Begin EXTRACT PROVIDED
The velocity and magnitude of technological development over the last few decades is impressive. Thirty years ago, very few people had access to a computer and nobody owned a cellphone. Now, the majority of the world’s population has a mobile phone and a large portion also has access to computers. However, even this positive trajectory has had its environmental costs. Thus, the implementation of cloud computing involves tremendous energy consumption and increases of carbon dioxide emissions (UCHECHUKWU et al., 2014). In 2016, data centers already accounted for some 2% of all energy consumed in the USA (SVERDLIK, 2016). The collective energy needed to power Bitcoin via computers and server farms all over the world has generated considerable alarm. Progress in energy efficiency is more than neutralized by the rapid growth of digital content, big data, e-commerce, and Internet traffic: Data centers are now a key driver in the construction of new power plants (DELFORGE, 2014).

More generally, all technological advances have inherent limitations and conditioning factors. The Jevons Paradox continues to prevail, in the sense that efficiency improvements are continually offset by increases in scale; each new technological advance, upon enhancing the efficiency of a natural resource, intensifies its total use instead of reducing it (POLIMENI et al., 2008; ALCOTT, 2005; OWEN, 2010).

Enormous progress was made over the course of the 20th and 21st centuries in the use of resources and the energetic efficiency of economic growth. However, this progress has resulted in increased production and consumption, instead of reducing environmental impacts. The widely ignored critical fact is that, during this recent period of fantastic technological advances, the use of the Earth’s materials has expanded at a faster rate than at any other time in history. Material productivity is actually stagnant or decreasing. The annual global extraction of materials increased from 22 to 70 billion tonnes between 1970 and 2010, while per capita global material use increased from 7 to 10 tonnes (UNEP, 2016, 2017). As a result, global carbon emissions are still growing and some 20 billion tons of heat-trapping carbon dioxide are being thrust into the atmosphere each year.

Upcoming environmental threats may soon be well beyond the capacity of human technology since they involve pressure on interlinked planetary boundaries that, once exceeded, detonate state shifts of unknown nature and dimensions (BARNOSKY et al., 2012; USGCRP, 2017; STEFFEN et al., 2018). Technology is, at best, a necessary but partial component in the solution of today’s global problems. It simply has no autonomous influence on the resolution of the multiple social, religious, geopolitical and economic conflicts that have multiplied over recent decades and that underlie the current futility of global governance. Technological development has undoubtedly improved human lives, but its effects can depend on capricious, misguided or even malevolent human manipulation.
End EXTRACT PROVIDED
Begin SUPPLIED MATERIAL
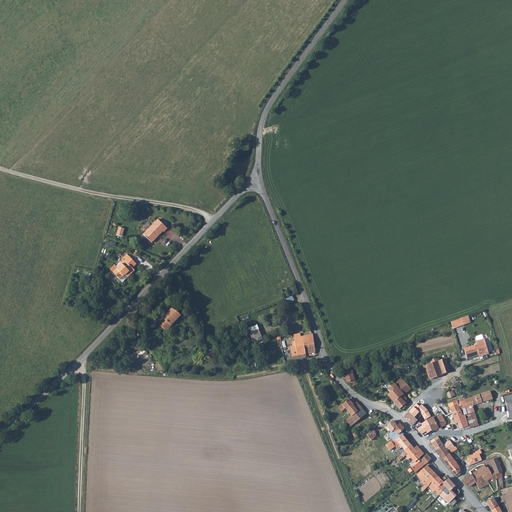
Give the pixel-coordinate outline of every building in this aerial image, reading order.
[(164,229),(155,220),(140,237),(148,245),(159,233),(160,234),(164,229)] [(122,264),(120,266),(121,268),(124,264),(123,263),(127,259),(124,256),(119,261),(122,264)] [(127,259),(123,263),(124,264),(121,268),(120,266),(116,270),(113,267),(109,271),(112,274),(112,275),(119,281),(123,277),(124,277),(127,273),(128,274),(131,271),(135,267),(127,259)] [(120,283),(128,274),(127,273),(124,277),(123,277),(119,281),(120,283)] [(293,284),(282,289),(285,297),(296,292),(293,284)] [(174,310),(160,325),(168,332),(182,317),(174,310)] [(462,324),(460,318),(450,321),(453,327),(462,324)] [(258,324),(248,328),(254,342),(263,339),(258,324)] [(147,338),(151,340),(158,333),(155,330),(147,338)] [(303,345),(313,344),(311,334),(302,336),(303,342),(303,345)] [(292,356),(305,354),(303,345),(303,342),(302,336),(300,336),(293,337),(294,341),(295,345),(292,345),(290,346),(292,356)] [(485,342),(464,348),(467,358),(486,352),(486,354),(489,353),(485,342)] [(303,345),(305,354),(315,352),(313,344),(303,345)] [(439,362),(442,373),(449,371),(446,359),(439,362)] [(438,361),(425,365),(430,379),(443,374),(442,373),(439,362),(438,361)] [(350,366),(342,369),(346,380),(347,380),(348,383),(351,382),(355,381),(350,366)] [(406,383),(402,378),(396,384),(398,387),(400,389),(406,383)] [(411,389),(406,383),(400,389),(404,395),(411,389)] [(396,384),(388,390),(391,392),(398,387),(396,384)] [(398,387),(391,392),(388,395),(389,396),(393,400),(400,409),(403,407),(405,409),(407,406),(406,405),(407,404),(407,402),(406,401),(407,400),(404,396),(404,395),(400,389),(398,387)] [(489,390),(471,397),(474,405),(483,401),(492,397),(491,392),(490,390),(489,390)] [(474,405),(471,397),(465,399),(468,407),(473,405),(474,405)] [(349,398),(343,404),(342,403),(338,407),(341,411),(343,410),(345,413),(346,412),(348,414),(349,413),(351,415),(346,419),(351,425),(366,413),(357,401),(354,404),(349,398)] [(468,407),(465,399),(458,402),(460,406),(461,409),(468,407)] [(460,406),(458,402),(457,400),(448,403),(449,406),(447,406),(448,408),(451,407),(451,409),(453,408),(460,406)] [(417,403),(414,407),(420,412),(423,409),(417,403)] [(473,405),(468,407),(461,409),(461,410),(463,415),(470,413),(470,414),(475,412),(473,405)] [(420,412),(414,407),(409,412),(415,416),(420,412)] [(463,415),(461,410),(453,413),(455,419),(463,416),(463,415)] [(403,417),(409,422),(410,421),(415,416),(409,412),(409,411),(403,417)] [(478,425),(475,412),(470,414),(470,413),(463,415),(463,416),(464,420),(466,420),(468,426),(467,426),(467,428),(478,425)] [(441,415),(437,417),(434,418),(436,422),(439,428),(442,427),(446,425),(446,422),(441,415)] [(415,416),(410,421),(413,424),(414,422),(417,425),(420,422),(415,416)] [(465,429),(467,428),(467,426),(468,426),(466,420),(464,420),(463,416),(455,419),(456,423),(456,424),(456,426),(459,425),(461,428),(463,428),(463,429),(465,428),(465,429)] [(424,436),(433,430),(439,428),(436,422),(434,418),(433,417),(427,420),(428,423),(427,424),(420,431),(420,432),(424,436)] [(400,436),(402,435),(403,434),(401,432),(404,429),(399,424),(397,426),(393,421),(386,427),(391,432),(394,430),(400,436)] [(417,428),(420,431),(427,424),(425,421),(423,422),(421,423),(417,428)] [(371,441),(377,436),(372,430),(366,435),(371,441)] [(397,438),(400,436),(394,430),(391,432),(397,438)] [(432,444),(439,439),(438,437),(435,433),(428,438),(432,444)] [(410,444),(411,444),(402,435),(400,436),(397,438),(395,439),(393,438),(391,440),(399,449),(402,446),(405,449),(410,444)] [(444,446),(439,439),(432,444),(436,450),(444,446)] [(449,440),(444,446),(448,452),(453,448),(454,448),(449,440)] [(419,450),(420,450),(416,446),(413,448),(408,452),(406,454),(409,459),(411,457),(419,450)] [(444,446),(436,450),(440,456),(448,452),(444,446)] [(415,461),(420,457),(423,454),(420,450),(419,450),(411,457),(415,461)] [(482,460),(479,453),(479,452),(473,454),(476,462),(482,460)] [(425,464),(431,459),(427,454),(421,459),(420,459),(424,464),(425,464)] [(452,458),(450,454),(442,459),(444,463),(452,458)] [(455,462),(452,458),(444,463),(446,466),(449,469),(455,463),(455,462)] [(498,458),(491,460),(495,473),(502,471),(498,458)] [(415,471),(424,464),(420,459),(414,465),(412,466),(415,471)] [(459,467),(455,462),(455,463),(449,469),(452,473),(455,477),(457,477),(460,474),(459,467)] [(478,470),(479,471),(480,474),(481,473),(482,475),(484,479),(486,479),(489,484),(491,482),(489,479),(493,476),(489,467),(487,468),(486,465),(478,470)] [(424,484),(434,473),(426,466),(416,475),(422,481),(421,482),(424,484)] [(479,471),(471,475),(474,480),(480,476),(480,474),(479,471)] [(436,478),(437,476),(434,473),(424,484),(428,486),(436,478)] [(474,480),(471,475),(464,480),(469,487),(476,483),(474,480)] [(480,476),(474,480),(476,483),(479,489),(489,484),(486,479),(484,479),(482,475),(480,476)] [(438,494),(445,487),(441,484),(443,482),(437,476),(436,478),(428,486),(434,492),(435,491),(438,494)] [(445,487),(451,481),(448,478),(442,483),(445,487)] [(449,491),(455,486),(451,481),(445,487),(438,494),(439,494),(442,498),(449,491)] [(511,510),(511,485),(500,489),(502,495),(505,494),(510,511),(511,510)] [(453,498),(460,491),(455,486),(449,491),(453,498)] [(491,510),(498,505),(493,497),(488,501),(489,503),(488,505),(491,510)]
End SUPPLIED MATERIAL
> _EXERCISE TASKS_:
a) Translate this sentence from the passage on technology's environmental costs into Spanish: "Material productivity is actually stagnant or decreasing."
b) Write a continuation of the passage on technology's environmental costs, beginning right after its final sentence.
The material was drawn from a different source than the passage on technology's environmental costs.

> _OUTPUTS BY TASK_:
a) La productividad material en realidad está estancada o en descenso.

b)
Faith in technology is universally attractive simply “because changing technologies is much easier than altering societies and their socio-economic drivers” (HOFFMAN, 2015, p. 2). Reification of the capacity of technological advances to redress the course of human organization is not only naïve but potentially destructive. Wagering the future of the Earth and its inhabitants on technological innovations, rather than promoting essential changes in the political economy of development, is the most dangerous and encompassing form of Russian roulette in humankind’s history.

Technology is not neutral; it is generated, sold, bought and manipulated in accordance with someone’s interests. Even the most progressive and potentially beneficial technologies are managed by someone in view of some objective. Advances in electronic communications have changed the lives of billions of people positively and yet, as recent incidents with Facebook and other highly touted electronic “miracles” have shown, they have also led to cyber insecurity, loss of privacy, fraud and threats to financial activity, disinformation campaigns and even interference in the course of major elections. The fields of weaponry and armament are among those that have made the most impressive technological progress in recent decades, and some of those advances can have beneficial civilian uses. More to the point, however, these innovations are being primarily used in massive human slaughter and are under the control of some of the most volatile leaders in recent history.

Who is to control the use and misuse of technology? During the recent period of amazing technological development, governance capacity at the local, national or global level to deal with worsening crises – some of which are attributable to technological development itself – continues to deteriorate. Terrorist groups are not the only source of danger. Some of the world’s most powerful leaders show not only disdain for environmental concerns but also a stated disposition to protect national interests at all costs with their superior technology in weaponry. New technologies are now a prime source of economic strength and military security. They can trigger a new Cold War as seen in the recent China/USA competition over smartphone 5G technology. In this light, the personages currently in control of the latest technology in nuclear armaments do not inspire greater security in the future of humankind. Ultimately, the potentially destructive pitfalls stemming from artificial intelligence themselves generate considerable anxiety.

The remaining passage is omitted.